Answer: "You climb."
Question: "Are you guys going to be mad at me if I come down?"
Answer: Silence.
So when I finally held out longer than them and they finally consented to the descent, I couldn't help but feel like a failure. They kept assuring me that I was NOT a failure. And to ease their judgment of me and lighten their mood, there was a video taken by dear Mackenzie who quickly realized that my descent was going to be much more interesting and entertaining than my actual climb.
Of course walking back to my cabin, I couldn't help but ask "Okay, what am I supposed to do with this?" After all, I like a challenge and generally tend to excel when the pressure is on. What do I do with myself after standing on a narrow ledge for 45 minutes and never actually getting to the top?

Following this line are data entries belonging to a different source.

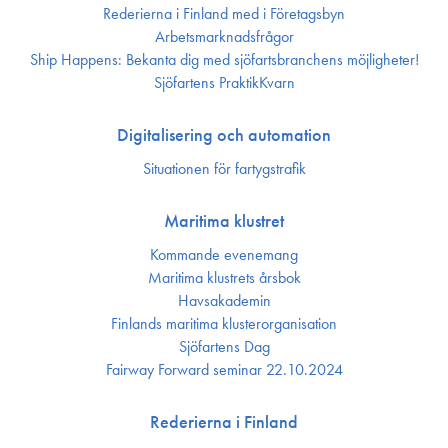
Rederierna i Finland med i Företagsbyn
Arbetsmarknadsfrågor
Ship Happens: Bekanta dig med sjöfartsbranchens möjligheter!
Sjöfartens PraktikKvarn
Digitalisering och automation
Situationen för fartygstrafik
Maritima klustret
Kommande evenemang
Maritima klustrets årsbok
Havsakademin
Finlands maritima kluster­organisation
Sjöfartens Dag
Fairway Forward seminar 22.10.2024
Rederierna i Finland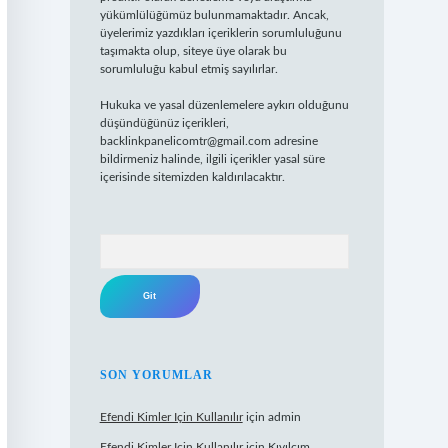
yükümlülüğümüz bulunmamaktadır. Ancak,
üyelerimiz yazdıkları içeriklerin sorumluluğunu
taşımakta olup, siteye üye olarak bu
sorumluluğu kabul etmiş sayılırlar.
Hukuka ve yasal düzenlemelere aykırı olduğunu
düşündüğünüz içerikleri,
backlinkpanelicomtr@gmail.com
adresine
bildirmeniz halinde, ilgili içerikler yasal süre
içerisinde sitemizden kaldırılacaktır.
Arama
SON YORUMLAR
Efendi Kimler Için Kullanılır
için
admin
Efendi Kimler Için Kullanılır
için
Kıvılcım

That afternoon, the other counselors assured me I indeed was a success. I doubted that. Affirmation came in the form of one the counselors running up to me before dinner saying that one of the girls ran in to their cabin ecstatic after the climb, proclaiming "My counselor ROCKS!!!!!" And then I had that moment I think God intended to be just mine during this intense week. He just wanted me to be willing to stand on the wall with my students. It was okay that I had nothing to offer them other than my willingness to stand with them. They just needed me to get up there. That is community. That is Church. It made me think about the times I have struggled in my life and no one had answers. But in the midst of struggle, there was someone willing to stand with me. God showed me in a very tangible way, the importance of our willingness to stand on the wall. I will look for those opportunities. I may not always climb to the top, but I will choose to rise to occasion.
4 comments:
The last sentence is a real gem!!
Thanks,and thanks for reading
Good job, and just think sometimes the thing that God asks of us is so simple, but we feel we should have done more. Not really understanding its just that simple sometimes.
i love this blog for several reasons but your word economy rocks. outright powerful!